* [Required action]:
Retype, without any change, the line that contains "beispiellosen Hilfspaketen von" and every line that follows it to the end of the entries, and nothing else.

* [Transcribed page contents]:
▼

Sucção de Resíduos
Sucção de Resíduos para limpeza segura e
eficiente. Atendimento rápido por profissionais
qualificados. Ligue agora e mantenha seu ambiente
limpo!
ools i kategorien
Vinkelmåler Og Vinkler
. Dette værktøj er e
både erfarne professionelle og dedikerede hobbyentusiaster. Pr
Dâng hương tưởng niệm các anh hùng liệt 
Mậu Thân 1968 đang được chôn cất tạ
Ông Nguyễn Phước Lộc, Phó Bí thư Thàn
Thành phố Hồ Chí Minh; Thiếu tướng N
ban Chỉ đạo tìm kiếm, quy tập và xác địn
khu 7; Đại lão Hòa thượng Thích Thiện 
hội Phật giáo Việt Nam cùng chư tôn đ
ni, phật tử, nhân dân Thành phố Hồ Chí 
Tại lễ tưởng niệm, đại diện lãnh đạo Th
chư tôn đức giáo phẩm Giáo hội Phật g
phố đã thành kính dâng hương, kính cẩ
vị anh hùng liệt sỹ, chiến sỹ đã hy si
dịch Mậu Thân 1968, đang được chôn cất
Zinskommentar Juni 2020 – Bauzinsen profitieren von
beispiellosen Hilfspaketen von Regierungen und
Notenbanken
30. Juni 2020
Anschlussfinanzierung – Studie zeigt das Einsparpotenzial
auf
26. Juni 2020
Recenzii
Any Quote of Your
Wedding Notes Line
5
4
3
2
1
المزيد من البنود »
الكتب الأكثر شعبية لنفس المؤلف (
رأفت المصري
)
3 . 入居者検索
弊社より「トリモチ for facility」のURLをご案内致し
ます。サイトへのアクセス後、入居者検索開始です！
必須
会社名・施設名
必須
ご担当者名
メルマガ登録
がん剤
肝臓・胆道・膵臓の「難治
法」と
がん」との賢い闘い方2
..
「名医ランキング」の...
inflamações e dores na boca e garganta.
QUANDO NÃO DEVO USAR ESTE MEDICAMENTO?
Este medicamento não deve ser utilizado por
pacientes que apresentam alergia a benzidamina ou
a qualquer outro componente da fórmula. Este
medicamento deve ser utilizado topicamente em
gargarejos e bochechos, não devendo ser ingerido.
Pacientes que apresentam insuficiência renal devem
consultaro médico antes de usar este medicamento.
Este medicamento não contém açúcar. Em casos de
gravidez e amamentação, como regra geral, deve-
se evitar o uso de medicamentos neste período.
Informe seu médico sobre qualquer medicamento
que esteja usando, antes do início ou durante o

▲

* [Response below]:
beispiellosen Hilfspaketen von Regierungen und
Notenbanken
30. Juni 2020
Anschlussfinanzierung – Studie zeigt das Einsparpotenzial
auf
26. Juni 2020
Recenzii
Any Quote of Your
Wedding Notes Line
5
4
3
2
1
المزيد من البنود »
الكتب الأكثر شعبية لنفس المؤلف (
رأفت المصري
)
3 . 入居者検索
弊社より「トリモチ for facility」のURLをご案内致し
ます。サイトへのアクセス後、入居者検索開始です！
必須
会社名・施設名
必須
ご担当者名
メルマガ登録
がん剤
肝臓・胆道・膵臓の「難治
法」と
がん」との賢い闘い方2
..
「名医ランキング」の...
inflamações e dores na boca e garganta.
QUANDO NÃO DEVO USAR ESTE MEDICAMENTO?
Este medicamento não deve ser utilizado por
pacientes que apresentam alergia a benzidamina ou
a qualquer outro componente da fórmula. Este
medicamento deve ser utilizado topicamente em
gargarejos e bochechos, não devendo ser ingerido.
Pacientes que apresentam insuficiência renal devem
consultaro médico antes de usar este medicamento.
Este medicamento não contém açúcar. Em casos de
gravidez e amamentação, como regra geral, deve-
se evitar o uso de medicamentos neste período.
Informe seu médico sobre qualquer medicamento
que esteja usando, antes do início ou durante o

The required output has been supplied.